**Problème à résoudre**
Pouvez-vous recopier tel quel le passage de l'article sur l'interdiction de Palestine Action qui s'ouvre sur les mots contenant "Une quarantaine de" et se termine par "par la police." ?

Un manifestant est emmené par des policiers lors d'une action de soutien à l'organisation Palestine Action, à Londres, le 4 octobre 2025 ( AFP / JUSTIN TALLIS )
Le gouvernement britannique a été accusé mercredi d'avoir fait preuve d'"autoritarisme" en interdisant l'organisation Palestine Action, classée terroriste en juillet, au premier jour de l'examen du recours contre cette décision, qui a relancé le débat sur la liberté d'expression au Royaume-Uni.
La décision d'interdire ce mouvement a été jugée "disproportionnée" par le Haut-commissaire aux droits de l'homme de l'ONU, dénoncée par des organisations de défense des droits humains et critiquée par le Conseil de l'Europe.
Huda Ammori, cofondatrice de Palestine Action, a introduit un recours en justice pour contester cette interdiction, qui place le mouvement dans la même catégorie qu'Al-Qaïda, le Hezbollah ou l'Armée républicaine irlandaise (IRA).
Au premier jour d'audience mercredi, son avocat Raza Husain a dénoncé une décision contraire à la "longue tradition" de défense de la désobéissance civile au Royaume-Uni, "une honorable tradition à la fois dans notre loi et dans toute démocratie".
Il a cité l'exemple des suffragettes, militantes pour le droits de vote des femmes au début du XXè siècle, qui selon lui "auraient été passibles d'interdiction" si la loi antiterroriste actuelle avait été en vigueur.
La décision relève d'un "abus de pouvoir autoritaire", a-t-il insisté.
Une quarantaine de personnes s'étaient rassemblées devant le tribunal pour soutenir le groupe, brandissant des drapeaux palestiniens. Plusieurs d'entre elles, qui tenaient une pancarte "Je m'oppose au génocide. Je soutiens Palestine Action", ont été interpellées par la police.
Au moins 2.300 personnes ont été arrêtées depuis juillet dans plusieurs manifestations de soutien au groupe, selon l'association Defend Our Juries qui les organise. Au 20 novembre, 254 avaient été inculpées pour soutien à une organisation terroriste, selon la police. Elles risquent pour la plupart une peine allant jusqu'à six mois de prison.
Des manifestants assis montrent des pancartes en soutien au groupe Palestine Action, à Londres, le 6 septembre 2025 ( AFP / JUSTIN TALLIS )
Le gouvernement est notamment critiqué pour avoir pris en compte une définition trop large de ce qui constitue du terrorisme.

**Matériel fourni**
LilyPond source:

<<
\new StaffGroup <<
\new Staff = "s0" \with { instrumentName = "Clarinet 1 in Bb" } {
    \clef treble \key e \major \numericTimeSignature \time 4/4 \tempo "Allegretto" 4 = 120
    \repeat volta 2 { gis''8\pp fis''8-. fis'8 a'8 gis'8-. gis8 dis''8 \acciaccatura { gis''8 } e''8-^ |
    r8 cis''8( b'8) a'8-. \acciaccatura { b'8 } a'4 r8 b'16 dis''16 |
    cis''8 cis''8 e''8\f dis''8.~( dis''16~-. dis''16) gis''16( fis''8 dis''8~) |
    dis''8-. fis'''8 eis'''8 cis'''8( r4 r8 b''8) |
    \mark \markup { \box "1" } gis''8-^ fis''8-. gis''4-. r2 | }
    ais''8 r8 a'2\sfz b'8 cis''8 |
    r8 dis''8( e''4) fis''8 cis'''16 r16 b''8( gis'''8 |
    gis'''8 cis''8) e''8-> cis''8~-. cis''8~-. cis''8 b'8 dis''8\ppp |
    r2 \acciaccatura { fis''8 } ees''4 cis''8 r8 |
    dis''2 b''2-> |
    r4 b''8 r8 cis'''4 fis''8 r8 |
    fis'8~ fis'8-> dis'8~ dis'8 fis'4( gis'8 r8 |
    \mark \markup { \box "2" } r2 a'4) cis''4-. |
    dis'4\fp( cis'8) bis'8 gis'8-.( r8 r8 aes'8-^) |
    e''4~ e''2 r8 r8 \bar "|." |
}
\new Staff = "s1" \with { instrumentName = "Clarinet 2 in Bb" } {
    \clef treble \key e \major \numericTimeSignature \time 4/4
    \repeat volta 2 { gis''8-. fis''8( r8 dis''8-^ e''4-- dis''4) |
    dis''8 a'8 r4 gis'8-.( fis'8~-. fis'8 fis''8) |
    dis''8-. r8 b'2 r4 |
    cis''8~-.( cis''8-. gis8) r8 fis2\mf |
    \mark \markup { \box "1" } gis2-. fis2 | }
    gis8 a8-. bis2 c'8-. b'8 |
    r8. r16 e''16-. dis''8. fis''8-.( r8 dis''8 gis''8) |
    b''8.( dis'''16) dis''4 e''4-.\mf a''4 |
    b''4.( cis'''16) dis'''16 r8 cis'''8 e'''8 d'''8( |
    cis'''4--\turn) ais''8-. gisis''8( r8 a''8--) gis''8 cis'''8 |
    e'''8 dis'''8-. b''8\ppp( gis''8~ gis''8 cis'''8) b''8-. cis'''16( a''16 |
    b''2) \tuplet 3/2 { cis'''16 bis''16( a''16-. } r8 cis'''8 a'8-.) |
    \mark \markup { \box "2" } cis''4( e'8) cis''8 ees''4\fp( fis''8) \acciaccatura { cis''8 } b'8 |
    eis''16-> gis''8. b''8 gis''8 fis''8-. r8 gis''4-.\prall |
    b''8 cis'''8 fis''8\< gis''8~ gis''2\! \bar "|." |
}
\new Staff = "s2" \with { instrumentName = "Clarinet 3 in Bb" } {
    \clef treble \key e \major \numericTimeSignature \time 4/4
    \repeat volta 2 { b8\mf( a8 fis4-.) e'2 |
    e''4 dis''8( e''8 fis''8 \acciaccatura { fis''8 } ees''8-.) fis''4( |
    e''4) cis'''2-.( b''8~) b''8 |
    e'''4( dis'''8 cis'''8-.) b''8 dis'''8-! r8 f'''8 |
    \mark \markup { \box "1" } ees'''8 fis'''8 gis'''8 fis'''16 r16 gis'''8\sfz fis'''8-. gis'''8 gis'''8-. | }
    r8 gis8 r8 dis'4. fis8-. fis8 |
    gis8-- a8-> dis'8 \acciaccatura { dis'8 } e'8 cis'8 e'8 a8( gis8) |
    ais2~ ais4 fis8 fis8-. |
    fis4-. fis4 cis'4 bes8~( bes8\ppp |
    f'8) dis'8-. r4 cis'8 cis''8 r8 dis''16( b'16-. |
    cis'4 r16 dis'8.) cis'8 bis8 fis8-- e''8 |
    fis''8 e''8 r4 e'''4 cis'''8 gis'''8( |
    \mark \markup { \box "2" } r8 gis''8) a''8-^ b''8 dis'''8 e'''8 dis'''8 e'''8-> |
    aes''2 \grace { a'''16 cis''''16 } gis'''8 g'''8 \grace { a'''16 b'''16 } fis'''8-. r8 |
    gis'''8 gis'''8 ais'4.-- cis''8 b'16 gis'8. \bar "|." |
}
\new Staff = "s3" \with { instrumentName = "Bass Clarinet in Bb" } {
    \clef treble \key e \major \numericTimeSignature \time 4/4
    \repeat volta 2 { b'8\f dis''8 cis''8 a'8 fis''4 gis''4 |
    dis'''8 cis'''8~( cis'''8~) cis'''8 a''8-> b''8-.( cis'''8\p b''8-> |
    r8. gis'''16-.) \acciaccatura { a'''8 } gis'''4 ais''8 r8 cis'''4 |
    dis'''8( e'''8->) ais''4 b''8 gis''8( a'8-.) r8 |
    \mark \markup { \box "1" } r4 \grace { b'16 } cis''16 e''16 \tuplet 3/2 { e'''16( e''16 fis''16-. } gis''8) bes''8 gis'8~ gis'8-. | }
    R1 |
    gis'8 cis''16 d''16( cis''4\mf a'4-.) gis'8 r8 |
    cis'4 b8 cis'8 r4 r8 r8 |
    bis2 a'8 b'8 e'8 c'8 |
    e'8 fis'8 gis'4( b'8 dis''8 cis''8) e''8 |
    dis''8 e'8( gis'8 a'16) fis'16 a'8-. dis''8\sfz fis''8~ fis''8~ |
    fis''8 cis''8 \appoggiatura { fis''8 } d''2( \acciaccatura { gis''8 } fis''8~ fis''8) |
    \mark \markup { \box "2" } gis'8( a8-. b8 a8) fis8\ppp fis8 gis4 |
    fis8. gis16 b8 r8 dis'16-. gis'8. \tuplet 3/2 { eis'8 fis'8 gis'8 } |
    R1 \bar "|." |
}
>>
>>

**Réponse attendue**
Une quarantaine de personnes s'étaient rassemblées devant le tribunal pour soutenir le groupe, brandissant des drapeaux palestiniens. Plusieurs d'entre elles, qui tenaient une pancarte "Je m'oppose au génocide. Je soutiens Palestine Action", ont été interpellées par la police.